As the leader of the free world, it must be the policy of the United States government to state clearly, without equivocation, our intentions and signal extreme seriousness about what we would be willing to sacrifice, even at a high cost, to maintain our interests abroad. The ancient Romans understood this principle. Any citizen traveling abroad could receive free passage by uttering the phrase civus Romanus sum: I am a Roman citizen. It was a clear, credible, deterrent signal in the ancient Mediterranean.
The North Atlantic Treaty Organization, or NATO, clearly exemplifies these ideals. Western European allies and the United States founded NATO on the desire to send a credible signal to their former ally, the USSR, that aggression from the East would not be tolerated as it was before World War II. The keystone of NATO is Article 5, which states that an attack on one would be considered an attack on all. This signal is so strong that NATO has only invoked Article 5 once: after the 9/11 terrorist attacks in 2001.
Blattman points out in his book that conflicts will not resolve themselves if the gains are indivisible. It is impossible to divide Ukrainian sovereignty or Putin’s ego and grip on power, which are the two gains in this conflict. Thus, there will be no easy end to this conflict.
Putin is willing to play the long game. The question is whether the United States is willing to check him.
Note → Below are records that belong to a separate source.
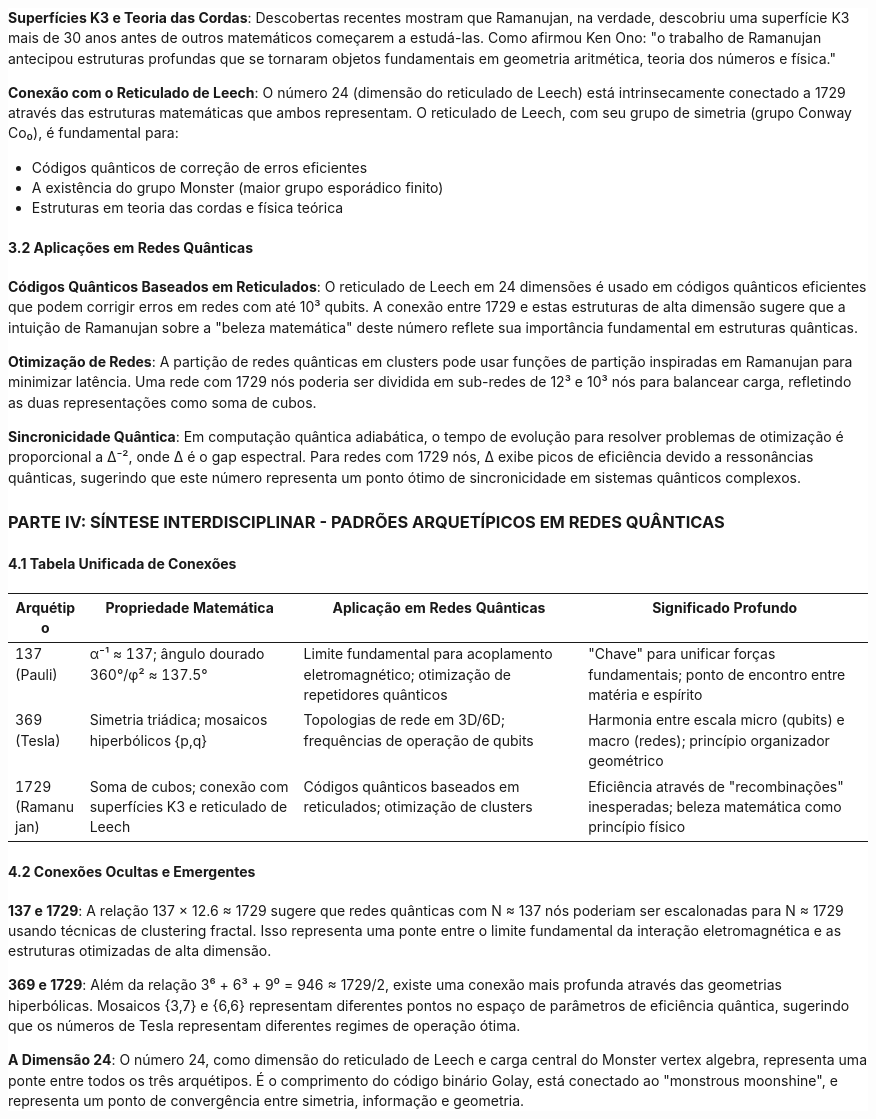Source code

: **Superfícies K3 e Teoria das Cordas**: Descobertas recentes mostram que Ramanujan, na verdade, descobriu uma superfície K3 mais de 30 anos antes de outros matemáticos começarem a estudá-las. Como afirmou Ken Ono: "o trabalho de Ramanujan antecipou estruturas profundas que se tornaram objetos fundamentais em geometria aritmética, teoria dos números e física."

**Conexão com o Reticulado de Leech**: O número 24 (dimensão do reticulado de Leech) está intrinsecamente conectado a 1729 através das estruturas matemáticas que ambos representam. O reticulado de Leech, com seu grupo de simetria (grupo Conway Co₀), é fundamental para:
- Códigos quânticos de correção de erros eficientes
- A existência do grupo Monster (maior grupo esporádico finito)
- Estruturas em teoria das cordas e física teórica

#### 3.2 Aplicações em Redes Quânticas

**Códigos Quânticos Baseados em Reticulados**: O reticulado de Leech em 24 dimensões é usado em códigos quânticos eficientes que podem corrigir erros em redes com até 10³ qubits. A conexão entre 1729 e estas estruturas de alta dimensão sugere que a intuição de Ramanujan sobre a "beleza matemática" deste número reflete sua importância fundamental em estruturas quânticas.

**Otimização de Redes**: A partição de redes quânticas em clusters pode usar funções de partição inspiradas em Ramanujan para minimizar latência. Uma rede com 1729 nós poderia ser dividida em sub-redes de 12³ e 10³ nós para balancear carga, refletindo as duas representações como soma de cubos.

**Sincronicidade Quântica**: Em computação quântica adiabática, o tempo de evolução para resolver problemas de otimização é proporcional a Δ⁻², onde Δ é o gap espectral. Para redes com 1729 nós, Δ exibe picos de eficiência devido a ressonâncias quânticas, sugerindo que este número representa um ponto ótimo de sincronicidade em sistemas quânticos complexos.

### PARTE IV: SÍNTESE INTERDISCIPLINAR - PADRÕES ARQUETÍPICOS EM REDES QUÂNTICAS

#### 4.1 Tabela Unificada de Conexões

| Arquétipo | Propriedade Matemática | Aplicação em Redes Quânticas | Significado Profundo |
|-----------|------------------------|------------------------------|---------------------|
| 137 (Pauli) | α⁻¹ ≈ 137; ângulo dourado 360°/φ² ≈ 137.5° | Limite fundamental para acoplamento eletromagnético; otimização de repetidores quânticos | "Chave" para unificar forças fundamentais; ponto de encontro entre matéria e espírito |
| 369 (Tesla) | Simetria triádica; mosaicos hiperbólicos {p,q} | Topologias de rede em 3D/6D; frequências de operação de qubits | Harmonia entre escala micro (qubits) e macro (redes); princípio organizador geométrico |
| 1729 (Ramanujan) | Soma de cubos; conexão com superfícies K3 e reticulado de Leech | Códigos quânticos baseados em reticulados; otimização de clusters | Eficiência através de "recombinações" inesperadas; beleza matemática como princípio físico |

#### 4.2 Conexões Ocultas e Emergentes

**137 e 1729**: A relação 137 × 12.6 ≈ 1729 sugere que redes quânticas com N ≈ 137 nós poderiam ser escalonadas para N ≈ 1729 usando técnicas de clustering fractal. Isso representa uma ponte entre o limite fundamental da interação eletromagnética e as estruturas otimizadas de alta dimensão.

**369 e 1729**: Além da relação 3⁶ + 6³ + 9⁰ = 946 ≈ 1729/2, existe uma conexão mais profunda através das geometrias hiperbólicas. Mosaicos {3,7} e {6,6} representam diferentes pontos no espaço de parâmetros de eficiência quântica, sugerindo que os números de Tesla representam diferentes regimes de operação ótima.

**A Dimensão 24**: O número 24, como dimensão do reticulado de Leech e carga central do Monster vertex algebra, representa uma ponte entre todos os três arquétipos. É o comprimento do código binário Golay, está conectado ao "monstrous moonshine", e representa um ponto de convergência entre simetria, informação e geometria.
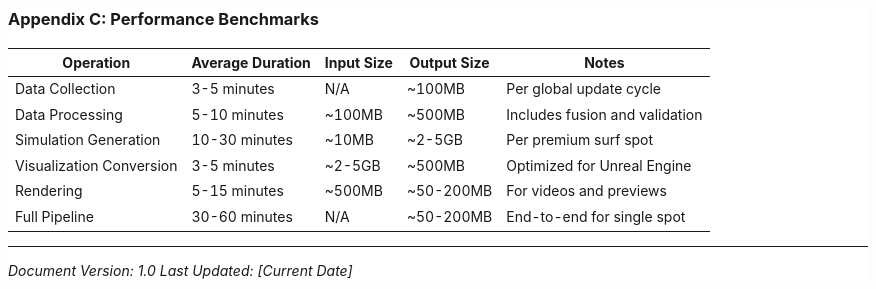 ### Appendix C: Performance Benchmarks

| Operation                | Average Duration | Input Size  | Output Size | Notes                         |
|--------------------------|------------------|-------------|-------------|-------------------------------|
| Data Collection          | 3-5 minutes      | N/A         | ~100MB      | Per global update cycle       |
| Data Processing          | 5-10 minutes     | ~100MB      | ~500MB      | Includes fusion and validation|
| Simulation Generation    | 10-30 minutes    | ~10MB       | ~2-5GB      | Per premium surf spot         |
| Visualization Conversion | 3-5 minutes      | ~2-5GB      | ~500MB      | Optimized for Unreal Engine   |
| Rendering                | 5-15 minutes     | ~500MB      | ~50-200MB   | For videos and previews       |
| Full Pipeline            | 30-60 minutes    | N/A         | ~50-200MB   | End-to-end for single spot    |

---

*Document Version: 1.0*
*Last Updated: [Current Date]* 
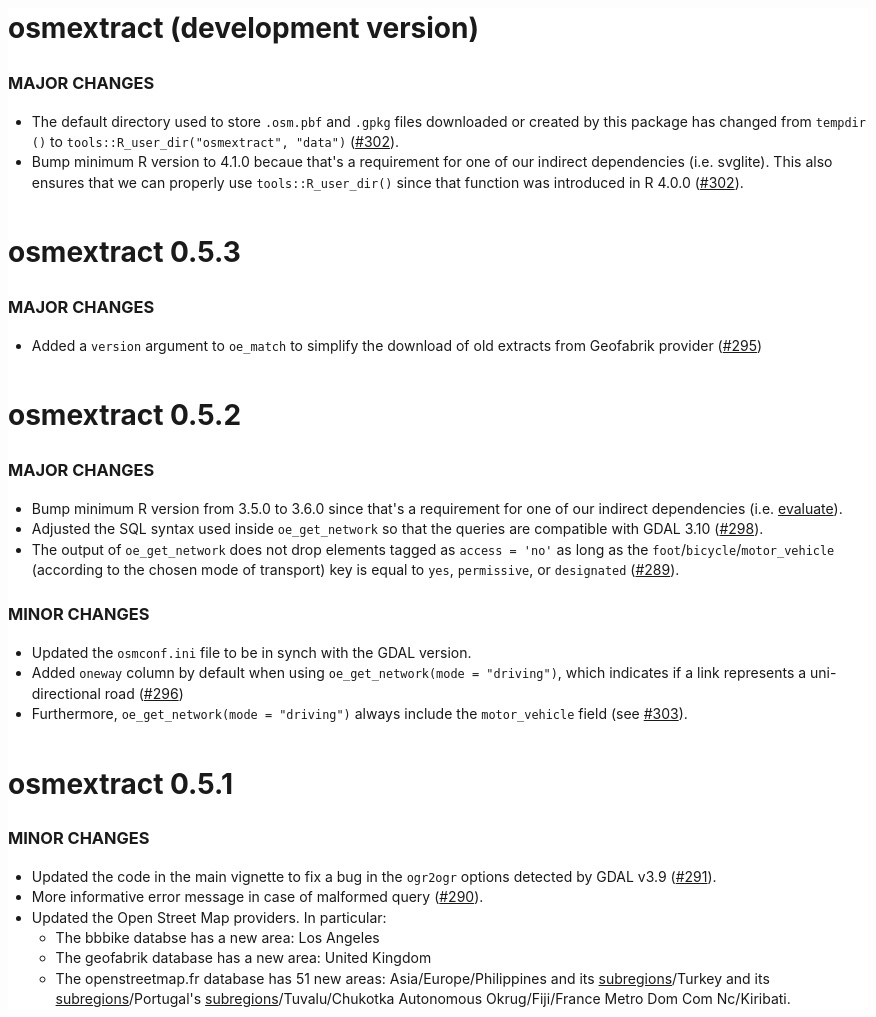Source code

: # osmextract (development version)

### MAJOR CHANGES

* The default directory used to store `.osm.pbf` and `.gpkg` files downloaded or created by this package has changed from `tempdir()` to `tools::R_user_dir("osmextract", "data")` ([#302](https://github.com/ropensci/osmextract/issues/302)).  
* Bump minimum R version to 4.1.0 becaue that's a requirement for one of our indirect dependencies (i.e. svglite). This also ensures that we can properly use `tools::R_user_dir()` since that function was introduced in R 4.0.0 ([#302](https://github.com/ropensci/osmextract/issues/302)).

# osmextract 0.5.3

### MAJOR CHANGES

* Added a `version` argument to `oe_match` to simplify the download of old extracts from Geofabrik provider ([#295](https://github.com/ropensci/osmextract/issues/295))

# osmextract 0.5.2

### MAJOR CHANGES

* Bump minimum R version from 3.5.0 to 3.6.0 since that's a requirement for one of our indirect dependencies (i.e. [evaluate](https://cran.r-project.org/package=evaluate)). 
* Adjusted the SQL syntax used inside `oe_get_network` so that the queries are compatible with GDAL 3.10 ([#298](https://github.com/ropensci/osmextract/issues/291)). 
* The output of `oe_get_network` does not drop elements tagged as `access = 'no'` as long as the `foot`/`bicycle`/`motor_vehicle` (according to the chosen mode of transport) key is equal to `yes`, `permissive`, or `designated` ([#289](https://github.com/ropensci/osmextract/issues/289)). 

### MINOR CHANGES

* Updated the `osmconf.ini` file to be in synch with the GDAL version.
* Added `oneway` column by default when using `oe_get_network(mode = "driving")`, which indicates if a link represents a uni-directional road ([#296](https://github.com/ropensci/osmextract/issues/296))
* Furthermore, `oe_get_network(mode = "driving")` always include the `motor_vehicle` field (see [#303](https://github.com/ropensci/osmextract/pull/303)). 

# osmextract 0.5.1

### MINOR CHANGES

* Updated the code in the main vignette to fix a bug in the `ogr2ogr` options detected by GDAL v3.9 ([#291](https://github.com/ropensci/osmextract/issues/291)). 
* More informative error message in case of malformed query ([#290](https://github.com/ropensci/osmextract/issues/290)). 
* Updated the Open Street Map providers. In particular: 
  - The bbbike databse has a new area: Los Angeles
  - The geofabrik database has a new area: United Kingdom
  - The openstreetmap.fr database has 51 new areas: Asia/Europe/Philippines and its [subregions](https://download.openstreetmap.fr/polygons/asia/philippines/)/Turkey and its [subregions](https://download.openstreetmap.fr/polygons/europe/turkey/)/Portugal's [subregions](https://download.openstreetmap.fr/polygons/europe/portugal/)/Tuvalu/Chukotka Autonomous Okrug/Fiji/France Metro Dom Com Nc/Kiribati.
Aid to Ukraine is also a good “deal” since most of the aid is in the form of Cold War munitions that we need to destroy, anyway. The appropriations allow us to refill our own arsenal with modern equipment after we transfer old equipment we don’t need anymore: a modern-day Lend-Lease Act. Essentially, we are spending around 10% of the defense budget (with no American troops) in order to check Putin’s aggression.
Ukraine is not a NATO signatory, so Article 5 does not apply. However, what is at stake is the credibility of American resolve. I believe refusal to back our ally would be a severe mistake in this proxy conflict where not only Russia, but Iran, China, North Korea and, recently, Venezuela are watching to see if the United States and the European Union are serious about preserving democracy and sovereignty.
Sadly, many elected leaders are willing to put our own country’s security at risk for short-term political returns. To be sure, leaders should ask tough questions and ensure accountability of aid. But when they chip away at our resolve to stand with NATO and back Ukraine in order to please extreme voices and gain social media prominence, they mute that “credible signal” and diminish our security, risking even more costly violence.
At the signing of the Declaration of Independence, Benjamin Franklin, perhaps apocryphally, quipped, “We will either hang together or hang separately.” A game theorist would have appreciated that sentiment and so must those who are serious about America’s security.
Michael Kofoed is an assistant professor of economics at the University of Tennessee at Knoxville and a research fellow at the Institute of Labor Economics.